Rewrite these lines with every "common name" changed to "vernacular name" and nothing else altered.
[start]
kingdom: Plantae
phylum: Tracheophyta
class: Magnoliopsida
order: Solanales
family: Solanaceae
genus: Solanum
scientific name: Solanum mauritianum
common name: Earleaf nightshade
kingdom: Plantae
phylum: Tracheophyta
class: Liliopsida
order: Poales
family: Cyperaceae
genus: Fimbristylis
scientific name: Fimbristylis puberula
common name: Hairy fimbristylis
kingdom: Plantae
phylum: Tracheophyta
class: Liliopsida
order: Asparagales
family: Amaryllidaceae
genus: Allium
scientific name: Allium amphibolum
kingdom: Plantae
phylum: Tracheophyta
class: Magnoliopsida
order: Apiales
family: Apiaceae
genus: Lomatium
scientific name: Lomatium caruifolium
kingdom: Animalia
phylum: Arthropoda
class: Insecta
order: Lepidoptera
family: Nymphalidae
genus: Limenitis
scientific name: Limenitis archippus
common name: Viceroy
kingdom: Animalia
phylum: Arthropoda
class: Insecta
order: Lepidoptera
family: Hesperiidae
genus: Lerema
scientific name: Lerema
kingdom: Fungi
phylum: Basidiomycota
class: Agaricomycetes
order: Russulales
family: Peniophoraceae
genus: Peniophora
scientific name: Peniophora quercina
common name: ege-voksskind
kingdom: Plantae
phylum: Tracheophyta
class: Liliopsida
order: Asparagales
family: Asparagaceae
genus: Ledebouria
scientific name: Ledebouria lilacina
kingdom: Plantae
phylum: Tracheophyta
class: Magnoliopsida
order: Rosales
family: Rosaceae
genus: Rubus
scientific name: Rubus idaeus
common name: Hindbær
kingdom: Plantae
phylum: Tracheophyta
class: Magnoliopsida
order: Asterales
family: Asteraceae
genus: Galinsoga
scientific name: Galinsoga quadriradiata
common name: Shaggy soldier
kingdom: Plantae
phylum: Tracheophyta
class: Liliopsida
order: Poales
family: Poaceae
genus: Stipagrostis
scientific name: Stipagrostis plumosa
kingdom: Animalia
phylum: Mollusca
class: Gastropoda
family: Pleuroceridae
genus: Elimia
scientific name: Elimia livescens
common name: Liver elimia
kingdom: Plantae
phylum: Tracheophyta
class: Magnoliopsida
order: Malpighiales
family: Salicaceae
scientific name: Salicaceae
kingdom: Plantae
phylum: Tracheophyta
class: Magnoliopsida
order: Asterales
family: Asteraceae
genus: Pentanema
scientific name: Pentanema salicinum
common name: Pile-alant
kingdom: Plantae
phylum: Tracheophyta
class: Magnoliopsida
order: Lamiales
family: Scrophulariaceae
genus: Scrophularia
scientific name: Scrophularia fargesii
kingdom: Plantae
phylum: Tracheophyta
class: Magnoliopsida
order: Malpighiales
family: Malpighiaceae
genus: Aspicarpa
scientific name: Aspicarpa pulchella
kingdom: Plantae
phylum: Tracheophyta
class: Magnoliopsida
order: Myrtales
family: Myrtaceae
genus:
[end]
## RESULT OF THIS TASK
kingdom: Plantae
phylum: Tracheophyta
class: Magnoliopsida
order: Solanales
family: Solanaceae
genus: Solanum
scientific name: Solanum mauritianum
vernacular name: Earleaf nightshade
kingdom: Plantae
phylum: Tracheophyta
class: Liliopsida
order: Poales
family: Cyperaceae
genus: Fimbristylis
scientific name: Fimbristylis puberula
vernacular name: Hairy fimbristylis
kingdom: Plantae
phylum: Tracheophyta
class: Liliopsida
order: Asparagales
family: Amaryllidaceae
genus: Allium
scientific name: Allium amphibolum
kingdom: Plantae
phylum: Tracheophyta
class: Magnoliopsida
order: Apiales
family: Apiaceae
genus: Lomatium
scientific name: Lomatium caruifolium
kingdom: Animalia
phylum: Arthropoda
class: Insecta
order: Lepidoptera
family: Nymphalidae
genus: Limenitis
scientific name: Limenitis archippus
vernacular name: Viceroy
kingdom: Animalia
phylum: Arthropoda
class: Insecta
order: Lepidoptera
family: Hesperiidae
genus: Lerema
scientific name: Lerema
kingdom: Fungi
phylum: Basidiomycota
class: Agaricomycetes
order: Russulales
family: Peniophoraceae
genus: Peniophora
scientific name: Peniophora quercina
vernacular name: ege-voksskind
kingdom: Plantae
phylum: Tracheophyta
class: Liliopsida
order: Asparagales
family: Asparagaceae
genus: Ledebouria
scientific name: Ledebouria lilacina
kingdom: Plantae
phylum: Tracheophyta
class: Magnoliopsida
order: Rosales
family: Rosaceae
genus: Rubus
scientific name: Rubus idaeus
vernacular name: Hindbær
kingdom: Plantae
phylum: Tracheophyta
class: Magnoliopsida
order: Asterales
family: Asteraceae
genus: Galinsoga
scientific name: Galinsoga quadriradiata
vernacular name: Shaggy soldier
kingdom: Plantae
phylum: Tracheophyta
class: Liliopsida
order: Poales
family: Poaceae
genus: Stipagrostis
scientific name: Stipagrostis plumosa
kingdom: Animalia
phylum: Mollusca
class: Gastropoda
family: Pleuroceridae
genus: Elimia
scientific name: Elimia livescens
vernacular name: Liver elimia
kingdom: Plantae
phylum: Tracheophyta
class: Magnoliopsida
order: Malpighiales
family: Salicaceae
scientific name: Salicaceae
kingdom: Plantae
phylum: Tracheophyta
class: Magnoliopsida
order: Asterales
family: Asteraceae
genus: Pentanema
scientific name: Pentanema salicinum
vernacular name: Pile-alant
kingdom: Plantae
phylum: Tracheophyta
class: Magnoliopsida
order: Lamiales
family: Scrophulariaceae
genus: Scrophularia
scientific name: Scrophularia fargesii
kingdom: Plantae
phylum: Tracheophyta
class: Magnoliopsida
order: Malpighiales
family: Malpighiaceae
genus: Aspicarpa
scientific name: Aspicarpa pulchella
kingdom: Plantae
phylum: Tracheophyta
class: Magnoliopsida
order: Myrtales
family: Myrtaceae
genus:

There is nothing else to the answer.